4. Requirements for Selection of Methods and Relative Value of the Various Methods
In principle, allocation is based upon the taxpayer’s declaration, supported by the separate accounts2 and subject to checking by the revenue authorities. If there are no special accounts or if they are not sufficiently trustworthy, allocation may be made empirically. The empirical or comparative method is only used if there are special reasons for doing so and if the taxpayer agrees to it.
noteThe most practical and satisfactory method is taxation in accordance with accounts susceptible of being verified by the Administration. If it cannot be employed, an empirical method offers an alternative solution, although it is not always in accordance with the facts.1
noteIn actual practice, however, the revenue authorities are satisfied with any method of assessment which will furnish as exact an estimate as possible of the profits earned by a foreign firm in Belgium.
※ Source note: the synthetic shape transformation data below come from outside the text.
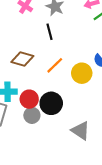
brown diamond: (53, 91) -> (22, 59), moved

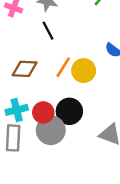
yellow circle: (82, 73) -> (84, 71), moved
gray circle: (32, 115) -> (51, 130), size x1.5

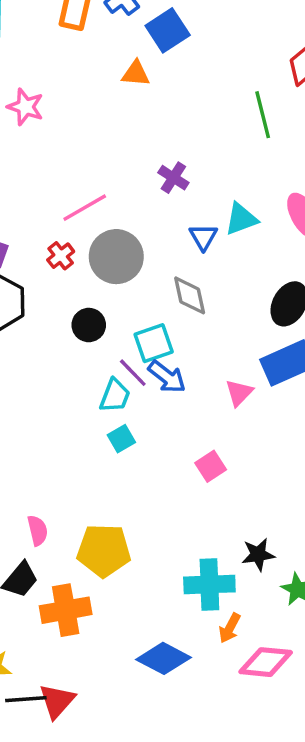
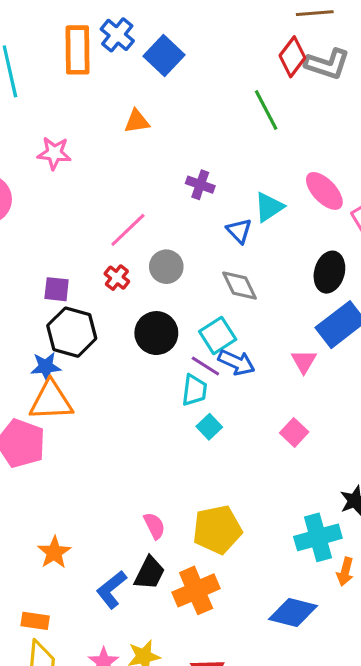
orange triangle: (136, 74) -> (137, 121), moved
gray circle: (116, 257) -> (166, 267), size x0.7
black circle: (89, 325) -> (156, 333), size x1.4

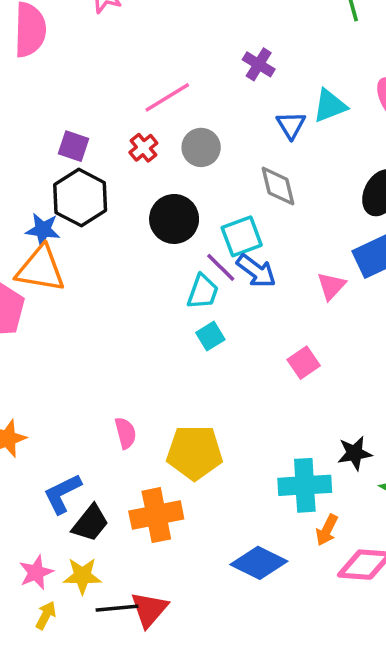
black trapezoid: (150, 573) -> (90, 523), moved

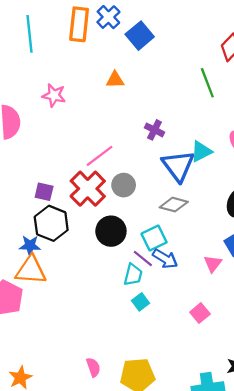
blue triangle: (291, 125) -> (178, 166), size x1.8
red cross: (143, 148) -> (88, 189), size x2.0
gray diamond: (278, 186) -> (174, 205), turned -56

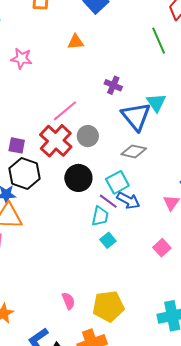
cyan triangle: (201, 152) -> (156, 103), turned -35

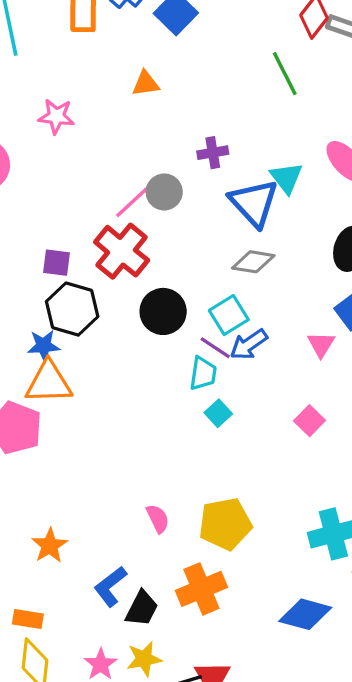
purple cross: (113, 85) -> (213, 153), turned -30
gray circle: (88, 136) -> (164, 192), moved
blue arrow: (128, 200) -> (249, 344), turned 120

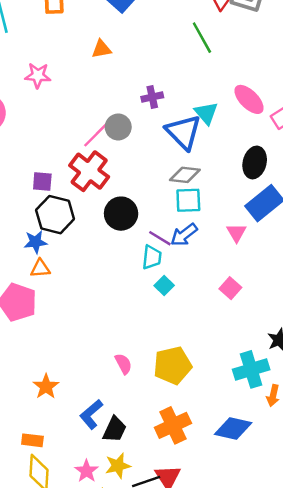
cyan square: (229, 315) -> (188, 200), moved, turned 32
orange triangle: (49, 382) -> (40, 268), size x0.6
orange cross: (201, 589) -> (173, 425), moved

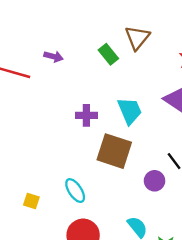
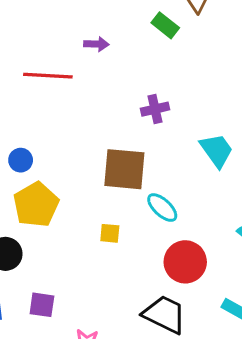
cyan trapezoid: (130, 111) -> (217, 150), moved
brown square: (114, 151) -> (124, 169), moved

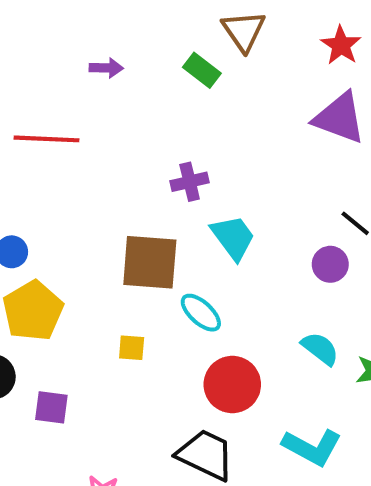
purple arrow: (96, 44) -> (106, 68), moved
cyan trapezoid: (217, 150) -> (233, 237), moved
purple square: (42, 305) -> (51, 407), moved

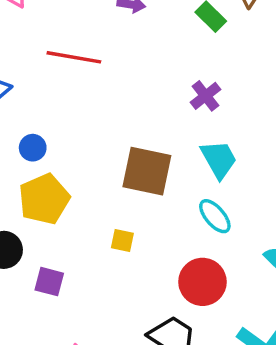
purple cross: (190, 182) -> (205, 96), moved, turned -32
cyan ellipse: (201, 313) -> (215, 216), moved

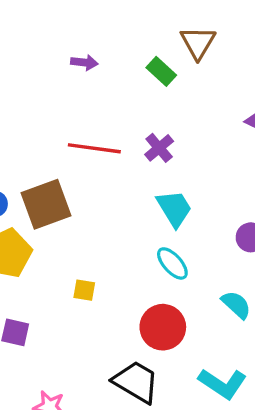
red line: (74, 57) -> (94, 148), moved
brown square: (147, 171) -> (46, 204), moved, turned -30

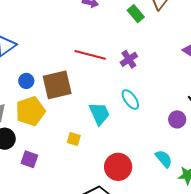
cyan trapezoid: (174, 209) -> (99, 114), moved
cyan ellipse: (172, 263) -> (130, 100), moved

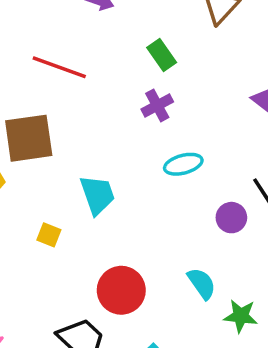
green rectangle: (136, 14) -> (162, 55), moved
red line: (90, 55) -> (59, 67), moved
cyan ellipse: (130, 100) -> (183, 164), moved, turned -75

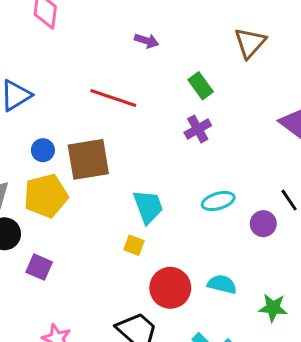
cyan ellipse: (183, 164) -> (218, 201), moved
yellow square: (49, 235) -> (134, 245), moved
cyan semicircle: (202, 283) -> (222, 284), moved, turned -40

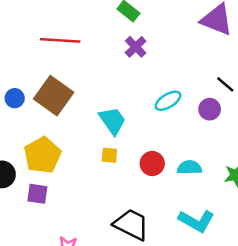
brown square: (88, 159) -> (54, 96), turned -30
yellow pentagon: (46, 196) -> (42, 155), moved
red circle: (170, 288) -> (152, 164), moved, size x0.7

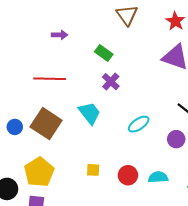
purple circle: (210, 109) -> (176, 139), moved
cyan trapezoid: (112, 121) -> (89, 113), moved

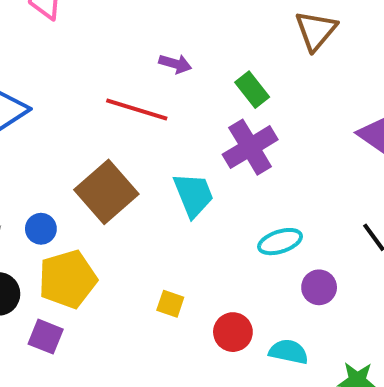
purple arrow: (60, 35) -> (175, 64), moved
purple cross: (111, 82) -> (250, 147), size x1.5
blue circle: (15, 127) -> (41, 229), moved
purple circle: (176, 139) -> (319, 287), moved

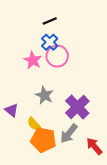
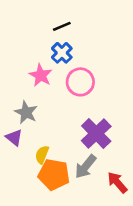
pink circle: (57, 56) -> (80, 82), moved
gray star: (44, 95) -> (26, 112), moved
yellow semicircle: (34, 124) -> (42, 155), turned 64

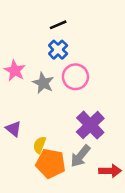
pink star: (41, 75) -> (15, 71), moved
gray star: (26, 112) -> (43, 83), moved
red arrow: (117, 182) -> (110, 171), turned 130

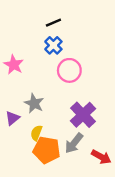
gray star: (43, 83) -> (34, 103), moved
purple triangle: (14, 129) -> (13, 118), turned 42
red arrow: (110, 171) -> (101, 157), turned 30

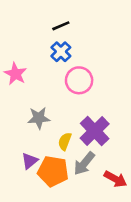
gray star: (34, 103) -> (39, 118), turned -30
purple triangle: (13, 118) -> (30, 161), moved
yellow semicircle: (36, 133) -> (65, 141), moved

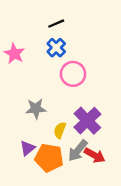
pink star: (15, 74) -> (14, 54), moved
red arrow: (115, 179) -> (95, 155), moved

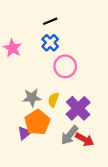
yellow semicircle: (60, 130) -> (53, 100), moved
orange pentagon: (49, 158) -> (37, 122), moved, turned 30

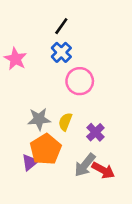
black line: (50, 21) -> (61, 26), turned -32
purple cross: (78, 108) -> (95, 132), size x0.6

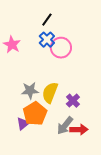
pink circle: (80, 81) -> (61, 48), moved
yellow semicircle: (65, 122) -> (50, 93), size x1.5
red arrow: (103, 170) -> (79, 130), turned -30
(c) APPORTIONMENT OF PROFITS BETWEEN BRANCH AND PARENT ENTERPRISE
1. Apportionment of Gross Profit of Local Branch to Real Centre of Management abroad
When assessing the profits derived from operations carried on in Belgium, no fraction of these profits is attributed to the real centre of management abroad.
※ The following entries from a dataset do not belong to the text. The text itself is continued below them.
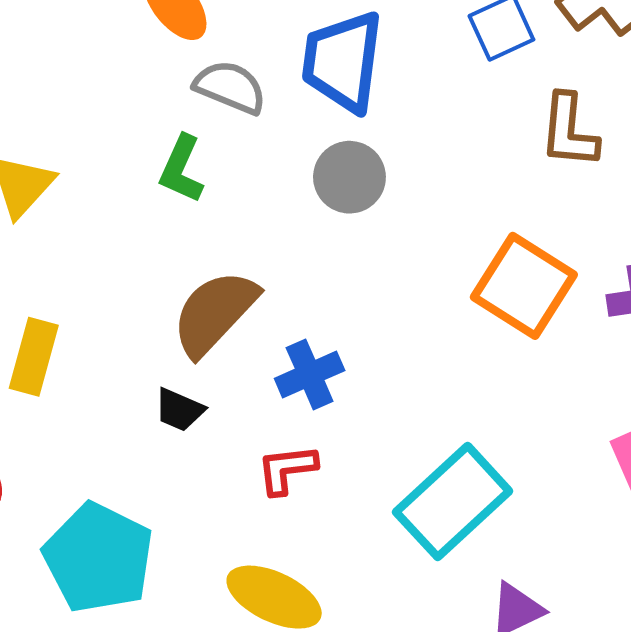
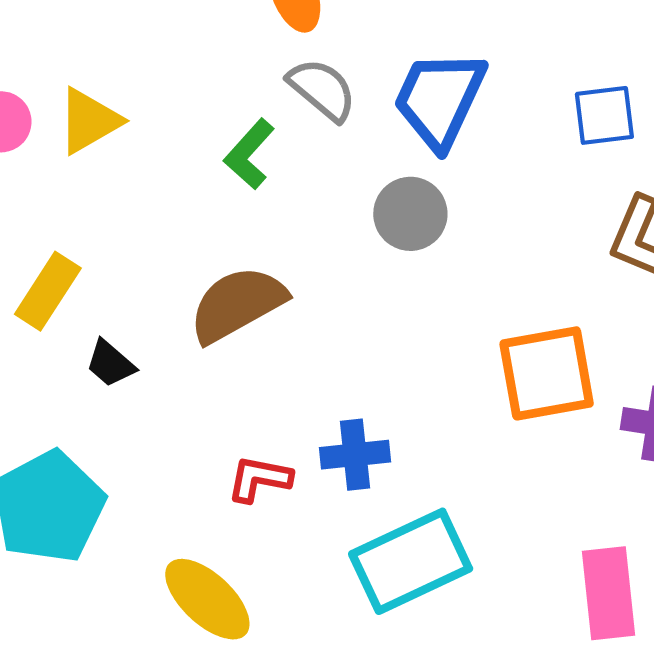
orange square: (524, 286) -> (547, 373), turned 30
blue cross: (310, 374) -> (355, 455), moved
black trapezoid: (179, 410) -> (110, 364), moved

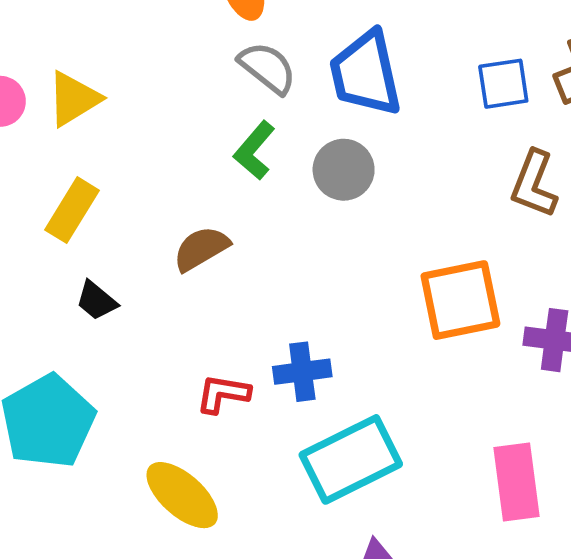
blue trapezoid: (440, 99) -> (366, 73), turned -36
green L-shape: (249, 154) -> (254, 150), moved
yellow rectangle: (48, 291) -> (72, 210), moved
brown semicircle: (237, 304) -> (201, 249), size x0.7

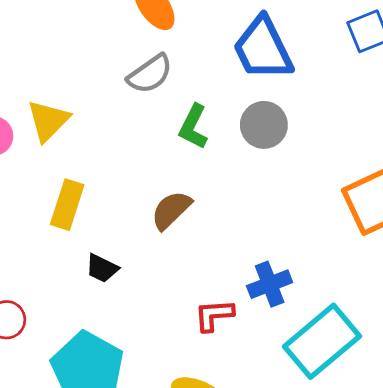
gray semicircle: (267, 68) -> (150, 74), moved, turned 120

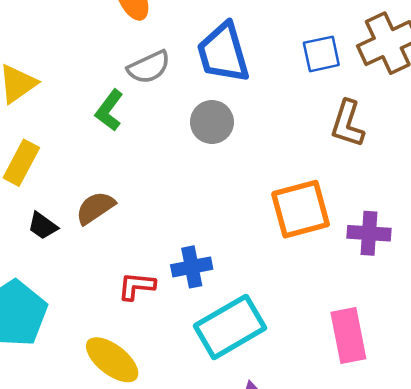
gray semicircle: (150, 74) -> (149, 67), moved
green L-shape: (193, 127) -> (109, 110), moved
brown semicircle: (171, 210) -> (95, 208), moved

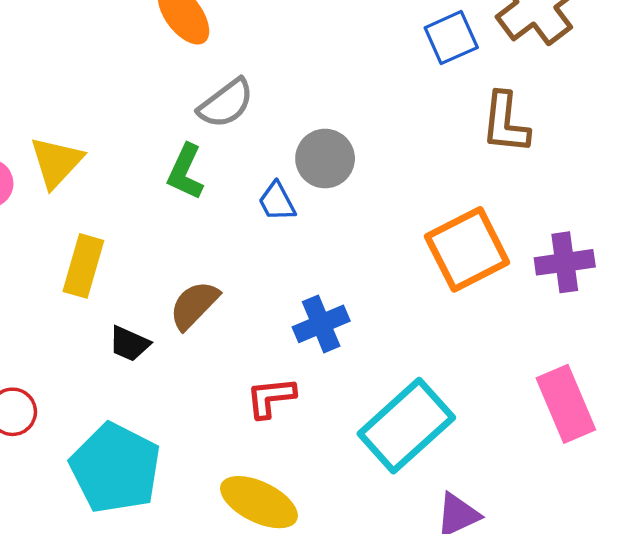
blue trapezoid: (223, 53) -> (277, 202), moved, size x0.5
blue cross: (192, 267) -> (321, 324), moved

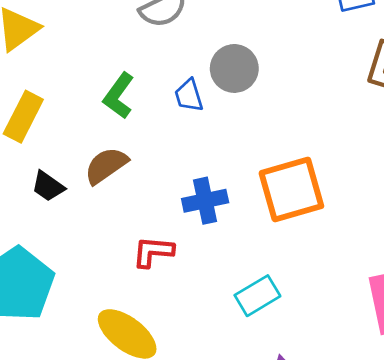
green L-shape: (185, 172) -> (119, 96), moved
orange square: (467, 249) -> (291, 189), moved
cyan rectangle: (406, 426) -> (257, 296), size x0.6

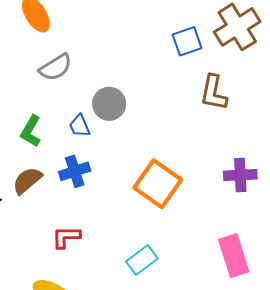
orange square: (291, 189) -> (158, 184), turned -33
blue cross: (205, 201) -> (75, 171), moved

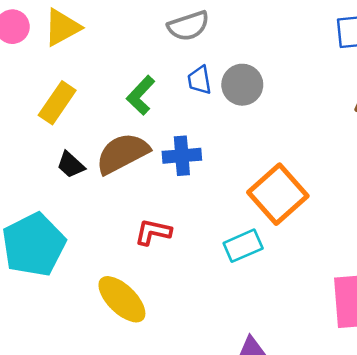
blue trapezoid: (80, 126) -> (199, 80), moved
brown semicircle: (27, 181) -> (122, 153), size x1.4
cyan rectangle: (142, 260) -> (243, 246), moved

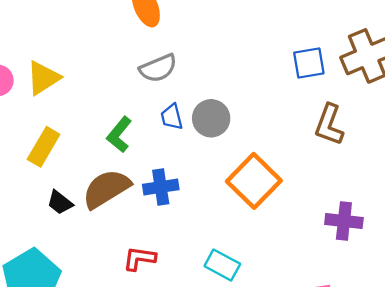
orange square: (278, 194) -> (254, 181), moved
cyan rectangle: (243, 246) -> (222, 265), turned 56

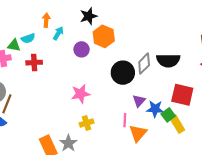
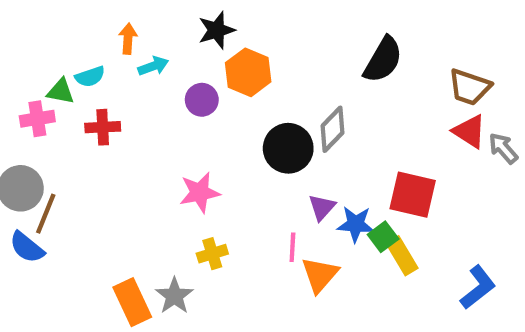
cyan arrow: (58, 33) -> (153, 66), turned 40
black semicircle: (168, 61) -> (383, 60), moved, turned -60

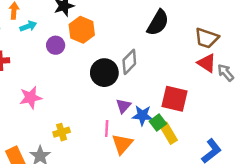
pink star: (200, 193) -> (31, 98), moved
As explained above (page 78), tax is assessed in Belgium upon the profit from all operations conducted in the country by or through the Belgian establishments, the only deduction allowed being the professional expenses of the Belgian office. The Belgian establishment is considered separately for the purpose of determining profits and therefore none of these are ascribed to the real centre of management abroad.
2. Apportionment of Expenses of Real Centre of Management to Branch
Interest Charges
Jurisprudence has decided that, in the case of Belgian enterprises which earn profits abroad, interest charges are ascribed to the head office. The only exception is when the debt has been contracted abroad on behalf of establishments situated abroad.
Applying this jurisprudence, the revenue authorities consider that the interest payable on a general debt of a foreign enterprise is ascribed to the real centre of management, unless it is clearly established in law that the debt was contracted in Belgium by the Belgian establishment for its own requirements; in the latter case, the interest is liable to personal property income tax in Belgium.
General Overhead
As regards foreigners operating in Belgium, the only general overhead or administrative expenses which may be deducted are expenses of this kind incurred by the Belgian establishments (Article 27, paragraph 4, of co-ordinated laws).
Deductible expenses — subject to what was said above about interest charges — do not include interest or premiums paid by these establishments to bond-holders, or fees paid to directors and auditors out of profits earned in Belgium.
If there is any doubt as to the accuracy of general overhead or administrative expenses as shown in the accounts, details are asked for.
3. Apportionment of Net Profit of Branch to Deficitary Parent and vice versa
Foreign enterprises are taxed on the profits from all operations conducted by or through their establishments in Belgium. No regard need therefore be had to any loss in the results of the entire enterprise; none of this loss can likewise be ascribed to the separate accounts of the Belgian branch.
Applying the above principles, the taxable basis is fixed with exclusive regard to the results of the Belgian establishment. If the separate accounts reveal a loss and are found by the fiscal agents to be in order, no tax will be levied in Belgium, even though the entire enterprise should realise a profit.
(d) APPORTIONMENT BETWEEN PARENT ENTERPRISE AND SUBSIDIARIES
There is no apportionment of profits between parent branch and subsidiary, the latter being regarded in Belgium as independent and liable in respect of all its profits to fiscal rules of its own.